Adobe (NASDAQ: ADBE) today announced they are acquiring popular online design tool Figma for $20 billion (yes, you read that correctly) in order to bury it in the same mass grave alongside the bodies of Fireworks, Coldfusion, Flash, and others (I forgot they owned Magento). Of course, Adobe is saying this is a definitive merger agreement to acquire Figma which will (get this) “usher in a new era of collaborative creativity”.
A whole new era! What a time to be alive.
Strange, though – what has Adobe XD been doing since 2015? I guess that was the “old” era of collaborative creativity.
Anyway, they blither on in the press release:
Together, Adobe and Figma will reimagine the future of creativity and productivity, accelerate creativity on the web, advance product design and inspire global communities of creators, designers and developers. The combined company will have a massive, fast-growing market opportunity and capabilities to drive significant value for customers, shareholders and the industry.
Wow, some intern has quite the tuned checklist of words to include. We’ve got productivity, inspiration, value, and global massiveness. It’s honestly not even worth reading on because it’s all a honeyed mash of nonsense. There’s vibrancy, positivity, imagining, re-imagining, empowering…
But c’mon. Adobe is is buying Figma because its strategy in that space have been confused for years. Industry titan Adobe’s XD product is not nearly as popular and XD itself only existed because Adobe realized everyone was using another of their products (Sketch) to do design. I mean, even Microsoft uses Figma.
But now that check will go to Adobe instead. So what happens next for Figma and Adobe XD? There are a few different ways Adobe could go.
Option A would be to fire everyone who ever worked on XD. Why would you keep them? You just paid $20 billion for its chief competitor which is essentially a giant scream that your product didn’t work. So you nuke the XD team, and replace them with Figma. Figma will inevitably have to become another boxed-letter app in some suite with a $20/month price tag and a licensing daemon (I know it’s web-based, but Adobe will find a way to make the licensing complicated). But at least this way Figma will stay relevant for a while.
Of course, Adobe won’t do this, so Option B is let Figma whither and die. Slow down the innovations on Figma and really encourage people to give that spiffy XD product a try, with an endgame of announcing the end of Figma and a special deal for migration.
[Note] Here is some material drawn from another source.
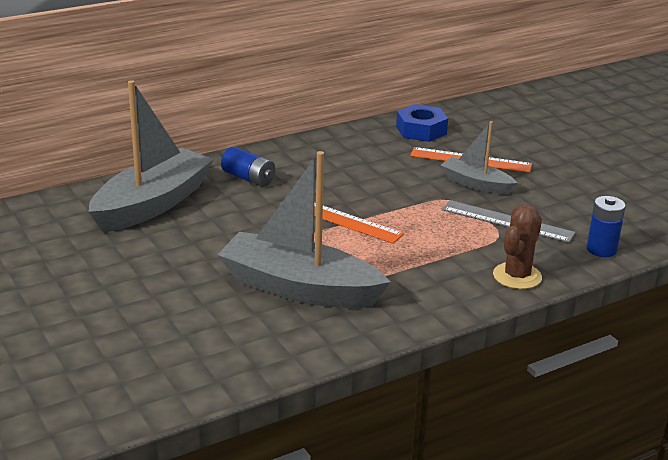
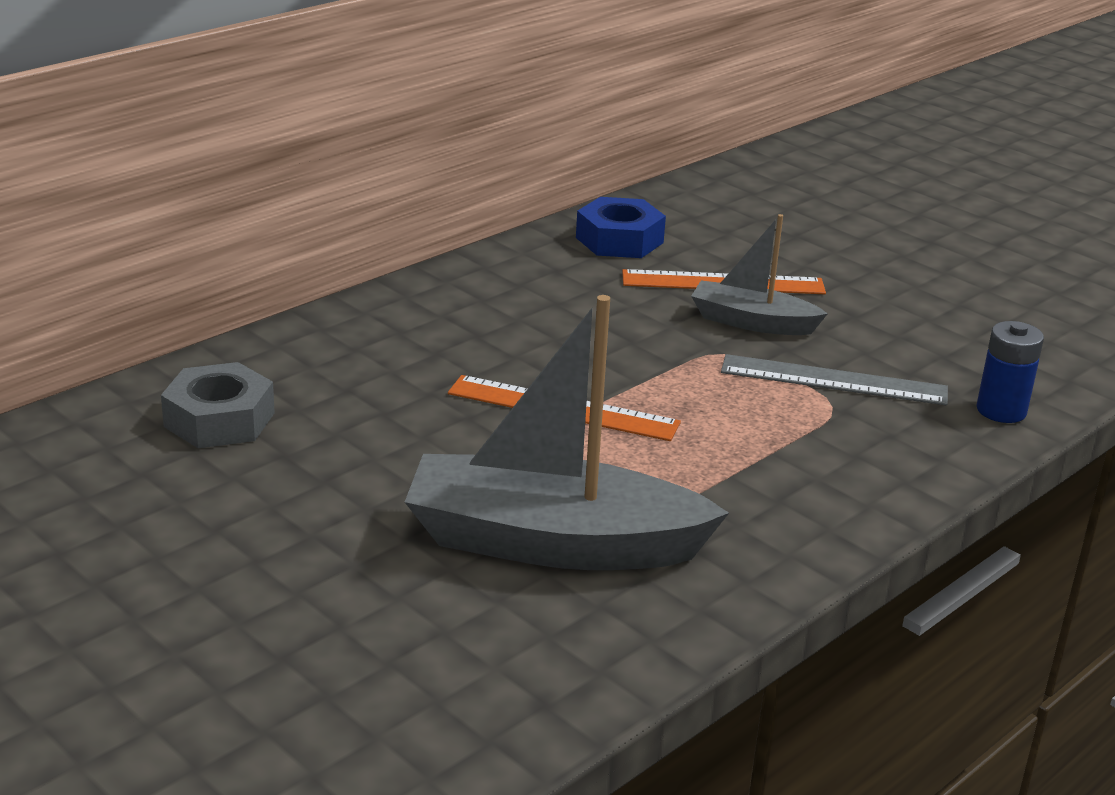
camera: 15 degrees left, 0 degrees up
grey boat [88,80,214,232] -> grey nut [161,362,275,448]
blue battery [221,147,275,187] -> none
brown cactus [493,204,542,289] -> none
The problem here is that if one group of entrepreneurs can start Figma today, another group can start Beefoop or Shizang or whatever tomorrow, and Adobe probably knows this or will pay a consultant who’ll tell them this.
So we’re on to Option C, which is taking these two teams and products and merging them. The Adobe dinosaurs who code in COBOL will clash with the young Javascript hipsters as management takes lean-and-mean Figma and Adobifies it. Onboarding an application into the Adobe ecosystem is analogous to dipping cotton candy in molasses. The end result will be a confused product and everyone will be using Beefoop or Shizang but you’ll have to wait 10 years for it. What will Adobe call the mess? It’s got to be one of their two-letter deals. They can’t make it FX (“Figma XD”) because that would confuse people with AfterEffects. XF perhaps? You heard it heard first. I also claim the obvious axing-Figma joke but will make it available on very reasonable licensing terms.
Here’s something fun to consider:
- By 2019, most of what Figma sells was available except FigJam. Sure, it’s nicer now than it was then, but I think it’s fair to say that in 2019, there were plenty of designers who were happily using Figma and paying for it and the basic value proposition was there.
- Through 2019, Figma had raised $83 million.
- In the last 12 months, Adobe has spent $2.7 billion on R&D.
So this vanguard company that is leading us all into a glorious future could have spent $83 million (and probably less, leveraging their internal resources) to build Figma. That’s 3% of their annual spend, or less than they spend in two weeks. Instead, they are now paying $20 billion.
Shares are only off 17% on the news.